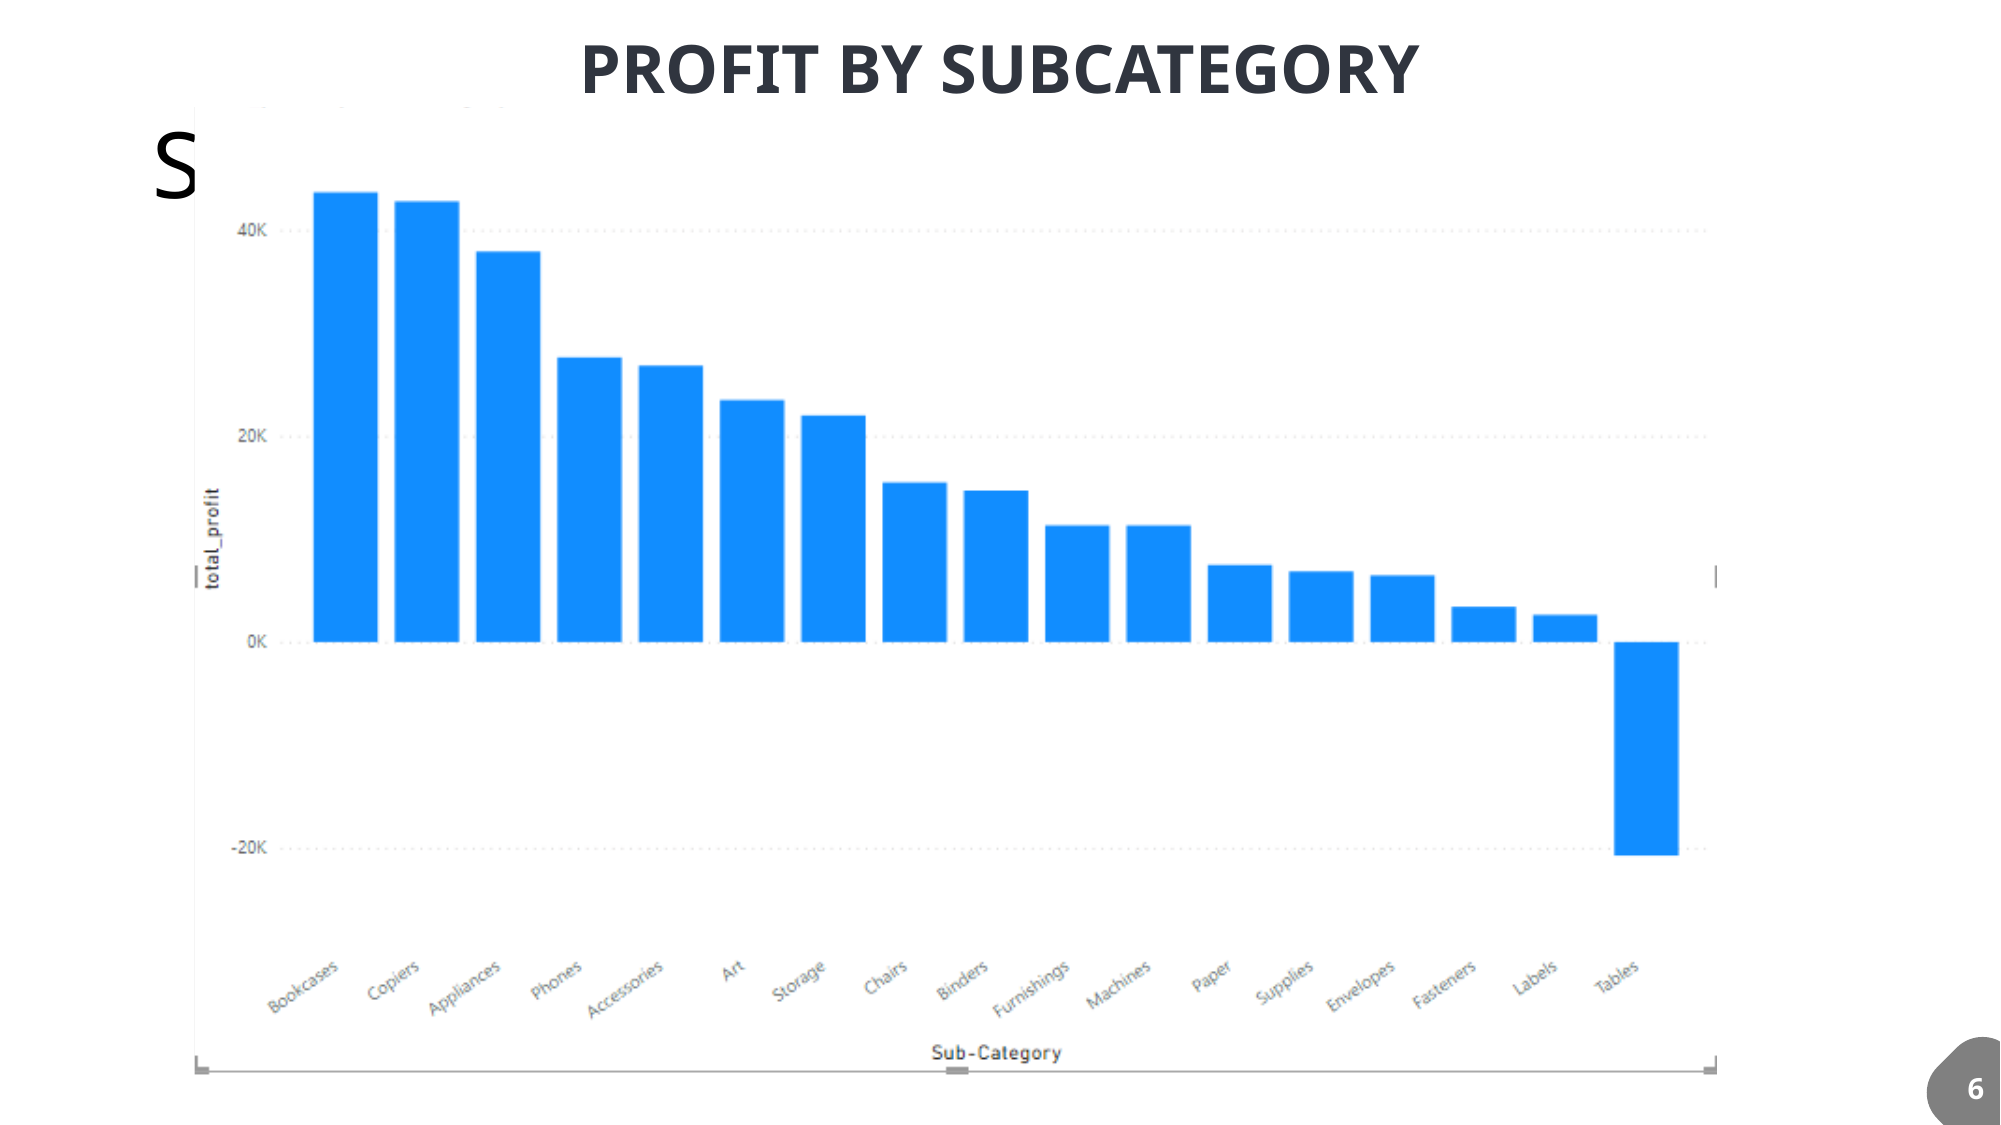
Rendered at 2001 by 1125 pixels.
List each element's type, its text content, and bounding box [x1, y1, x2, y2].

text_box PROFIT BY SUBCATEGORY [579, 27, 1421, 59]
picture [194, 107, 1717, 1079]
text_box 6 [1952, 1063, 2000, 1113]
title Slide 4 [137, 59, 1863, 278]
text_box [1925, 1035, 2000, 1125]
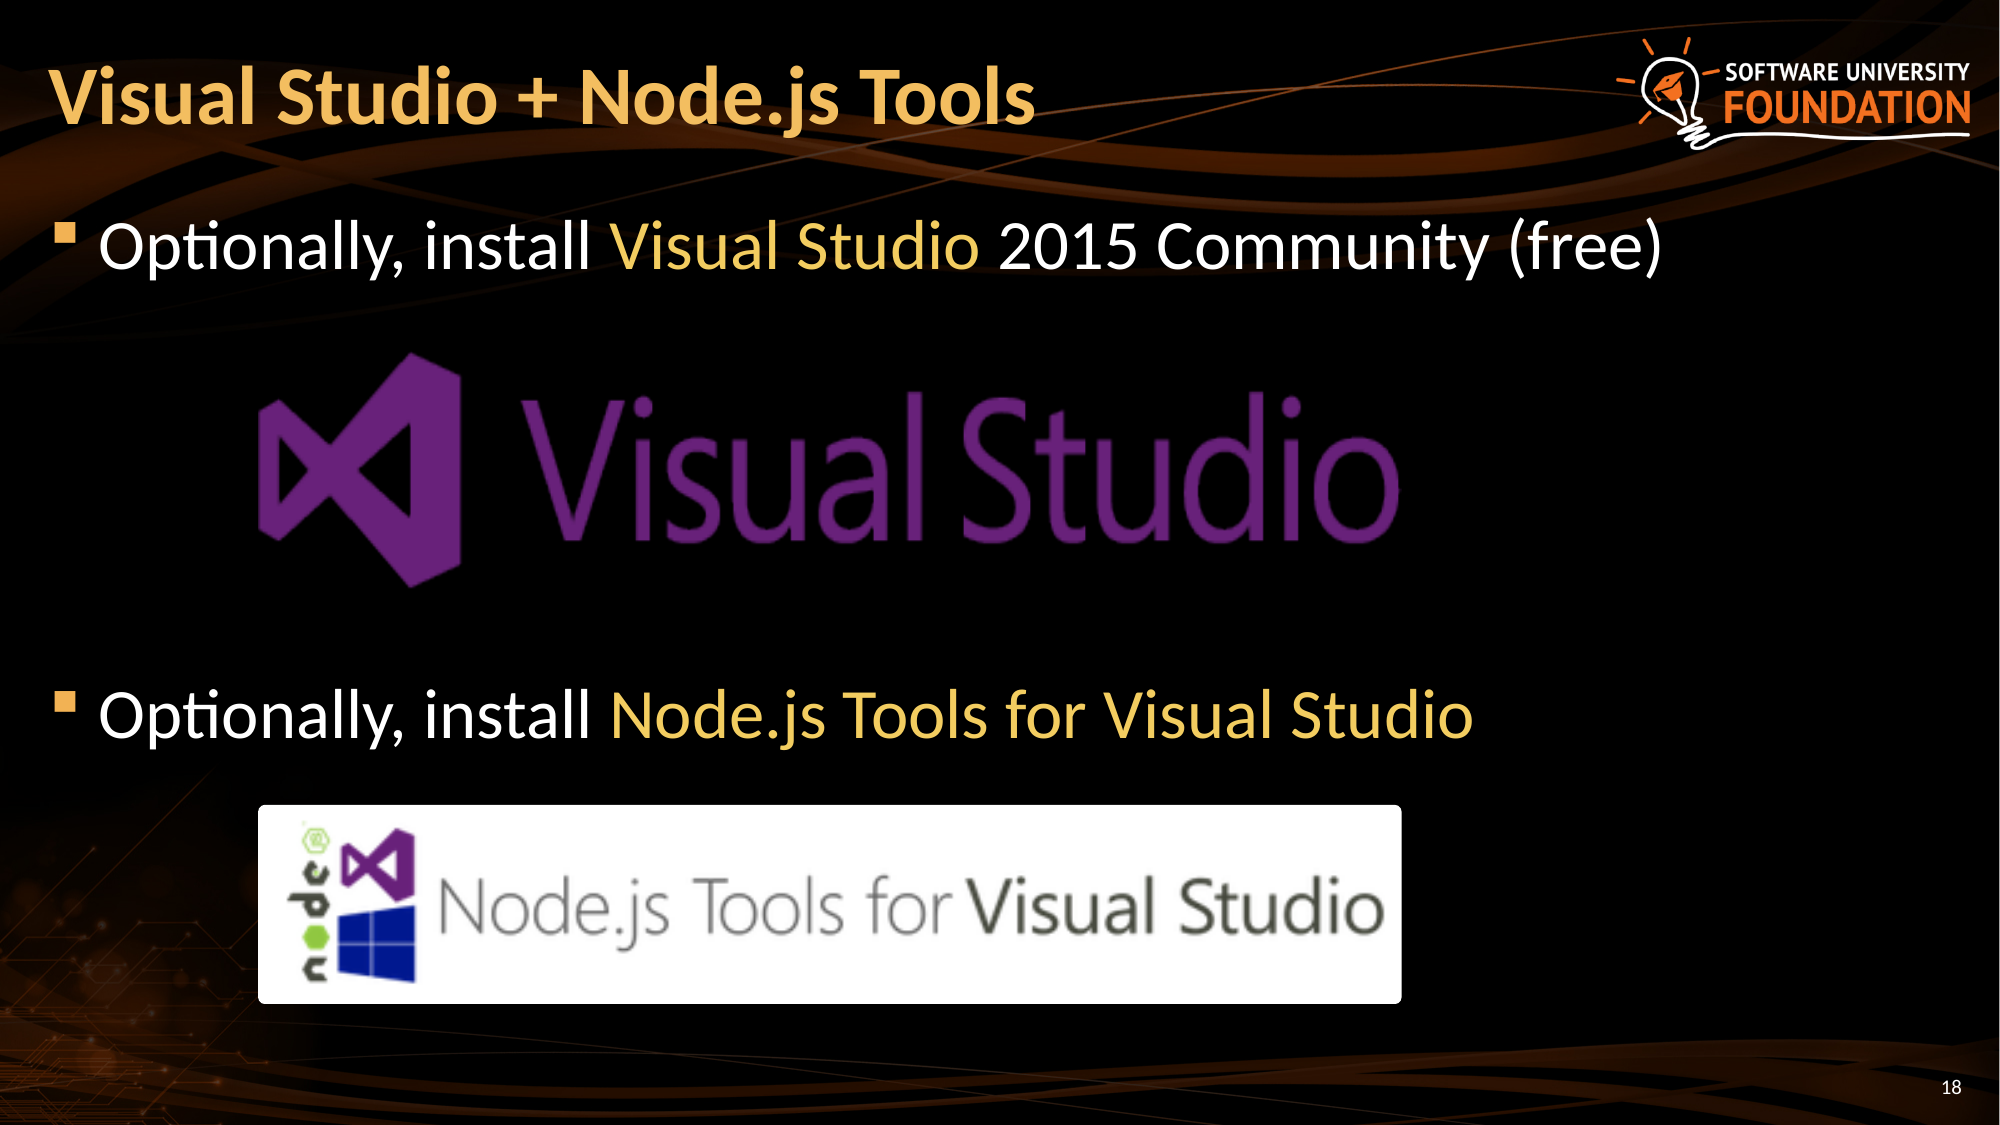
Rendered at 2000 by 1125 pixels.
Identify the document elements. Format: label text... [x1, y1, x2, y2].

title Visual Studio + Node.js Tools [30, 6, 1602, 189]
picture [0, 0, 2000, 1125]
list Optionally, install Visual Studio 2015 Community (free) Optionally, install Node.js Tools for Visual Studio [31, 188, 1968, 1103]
= = = = =
▶ **Goal of the exercise**: Every line from the one containing "Rendered at 2000 by 1125 pixels." through the final line of the data above is to be restated word for word, and nothing more.

▶ **Expected answer**:
Rendered at 2000 by 1125 pixels.
Identify the document elements. Format: label text... [x1, y1, x2, y2].

title Visual Studio + Node.js Tools [30, 6, 1602, 189]
picture [0, 0, 2000, 1125]
list Optionally, install Visual Studio 2015 Community (free) Optionally, install Node.js Tools for Visual Studio [31, 188, 1968, 1103]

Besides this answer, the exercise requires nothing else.